▶ To be done
Reproduce the listing below without any change.

%%

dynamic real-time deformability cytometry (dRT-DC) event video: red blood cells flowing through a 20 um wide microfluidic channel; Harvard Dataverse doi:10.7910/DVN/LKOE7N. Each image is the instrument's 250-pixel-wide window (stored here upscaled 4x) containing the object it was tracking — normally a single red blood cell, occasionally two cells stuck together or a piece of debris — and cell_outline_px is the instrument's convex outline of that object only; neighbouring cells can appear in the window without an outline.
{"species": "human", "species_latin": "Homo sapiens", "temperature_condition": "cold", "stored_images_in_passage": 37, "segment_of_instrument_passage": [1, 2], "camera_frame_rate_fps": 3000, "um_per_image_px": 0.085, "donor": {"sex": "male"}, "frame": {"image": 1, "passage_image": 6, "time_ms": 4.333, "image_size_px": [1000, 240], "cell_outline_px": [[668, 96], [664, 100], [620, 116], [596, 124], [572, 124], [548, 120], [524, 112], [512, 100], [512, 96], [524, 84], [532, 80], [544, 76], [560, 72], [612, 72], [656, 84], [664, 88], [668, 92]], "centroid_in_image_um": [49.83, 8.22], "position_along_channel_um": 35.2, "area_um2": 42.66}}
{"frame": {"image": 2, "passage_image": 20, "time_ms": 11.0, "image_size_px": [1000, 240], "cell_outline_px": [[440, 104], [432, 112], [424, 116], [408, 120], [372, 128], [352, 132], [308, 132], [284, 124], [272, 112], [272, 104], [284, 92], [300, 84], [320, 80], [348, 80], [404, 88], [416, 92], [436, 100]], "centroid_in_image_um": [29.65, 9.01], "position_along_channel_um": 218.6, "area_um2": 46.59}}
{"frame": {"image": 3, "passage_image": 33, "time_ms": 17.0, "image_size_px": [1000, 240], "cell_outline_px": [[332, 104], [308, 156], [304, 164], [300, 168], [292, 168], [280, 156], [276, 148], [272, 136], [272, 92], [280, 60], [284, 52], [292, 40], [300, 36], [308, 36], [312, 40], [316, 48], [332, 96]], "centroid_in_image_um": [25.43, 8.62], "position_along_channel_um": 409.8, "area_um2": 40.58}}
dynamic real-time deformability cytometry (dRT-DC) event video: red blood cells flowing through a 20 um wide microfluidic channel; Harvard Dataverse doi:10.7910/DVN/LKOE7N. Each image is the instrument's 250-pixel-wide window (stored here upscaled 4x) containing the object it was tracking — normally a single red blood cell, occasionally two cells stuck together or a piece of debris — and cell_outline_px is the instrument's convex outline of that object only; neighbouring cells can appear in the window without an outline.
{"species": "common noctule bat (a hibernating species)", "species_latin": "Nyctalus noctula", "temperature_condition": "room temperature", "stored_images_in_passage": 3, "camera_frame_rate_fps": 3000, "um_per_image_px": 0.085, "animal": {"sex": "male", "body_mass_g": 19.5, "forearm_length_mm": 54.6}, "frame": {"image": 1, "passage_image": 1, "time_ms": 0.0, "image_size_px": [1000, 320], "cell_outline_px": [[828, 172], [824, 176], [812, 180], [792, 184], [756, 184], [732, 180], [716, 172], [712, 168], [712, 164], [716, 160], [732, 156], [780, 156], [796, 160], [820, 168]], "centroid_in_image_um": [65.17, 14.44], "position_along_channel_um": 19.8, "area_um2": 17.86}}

%%

▶ Task solution
dynamic real-time deformability cytometry (dRT-DC) event video: red blood cells flowing through a 20 um wide microfluidic channel; Harvard Dataverse doi:10.7910/DVN/LKOE7N. Each image is the instrument's 250-pixel-wide window (stored here upscaled 4x) containing the object it was tracking — normally a single red blood cell, occasionally two cells stuck together or a piece of debris — and cell_outline_px is the instrument's convex outline of that object only; neighbouring cells can appear in the window without an outline.
{"species": "human", "species_latin": "Homo sapiens", "temperature_condition": "cold", "stored_images_in_passage": 37, "segment_of_instrument_passage": [1, 2], "camera_frame_rate_fps": 3000, "um_per_image_px": 0.085, "donor": {"sex": "male"}, "frame": {"image": 1, "passage_image": 6, "time_ms": 4.333, "image_size_px": [1000, 240], "cell_outline_px": [[668, 96], [664, 100], [620, 116], [596, 124], [572, 124], [548, 120], [524, 112], [512, 100], [512, 96], [524, 84], [532, 80], [544, 76], [560, 72], [612, 72], [656, 84], [664, 88], [668, 92]], "centroid_in_image_um": [49.83, 8.22], "position_along_channel_um": 35.2, "area_um2": 42.66}}
{"frame": {"image": 2, "passage_image": 20, "time_ms": 11.0, "image_size_px": [1000, 240], "cell_outline_px": [[440, 104], [432, 112], [424, 116], [408, 120], [372, 128], [352, 132], [308, 132], [284, 124], [272, 112], [272, 104], [284, 92], [300, 84], [320, 80], [348, 80], [404, 88], [416, 92], [436, 100]], "centroid_in_image_um": [29.65, 9.01], "position_along_channel_um": 218.6, "area_um2": 46.59}}
{"frame": {"image": 3, "passage_image": 33, "time_ms": 17.0, "image_size_px": [1000, 240], "cell_outline_px": [[332, 104], [308, 156], [304, 164], [300, 168], [292, 168], [280, 156], [276, 148], [272, 136], [272, 92], [280, 60], [284, 52], [292, 40], [300, 36], [308, 36], [312, 40], [316, 48], [332, 96]], "centroid_in_image_um": [25.43, 8.62], "position_along_channel_um": 409.8, "area_um2": 40.58}}
dynamic real-time deformability cytometry (dRT-DC) event video: red blood cells flowing through a 20 um wide microfluidic channel; Harvard Dataverse doi:10.7910/DVN/LKOE7N. Each image is the instrument's 250-pixel-wide window (stored here upscaled 4x) containing the object it was tracking — normally a single red blood cell, occasionally two cells stuck together or a piece of debris — and cell_outline_px is the instrument's convex outline of that object only; neighbouring cells can appear in the window without an outline.
{"species": "common noctule bat (a hibernating species)", "species_latin": "Nyctalus noctula", "temperature_condition": "room temperature", "stored_images_in_passage": 3, "camera_frame_rate_fps": 3000, "um_per_image_px": 0.085, "animal": {"sex": "male", "body_mass_g": 19.5, "forearm_length_mm": 54.6}, "frame": {"image": 1, "passage_image": 1, "time_ms": 0.0, "image_size_px": [1000, 320], "cell_outline_px": [[828, 172], [824, 176], [812, 180], [792, 184], [756, 184], [732, 180], [716, 172], [712, 168], [712, 164], [716, 160], [732, 156], [780, 156], [796, 160], [820, 168]], "centroid_in_image_um": [65.17, 14.44], "position_along_channel_um": 19.8, "area_um2": 17.86}}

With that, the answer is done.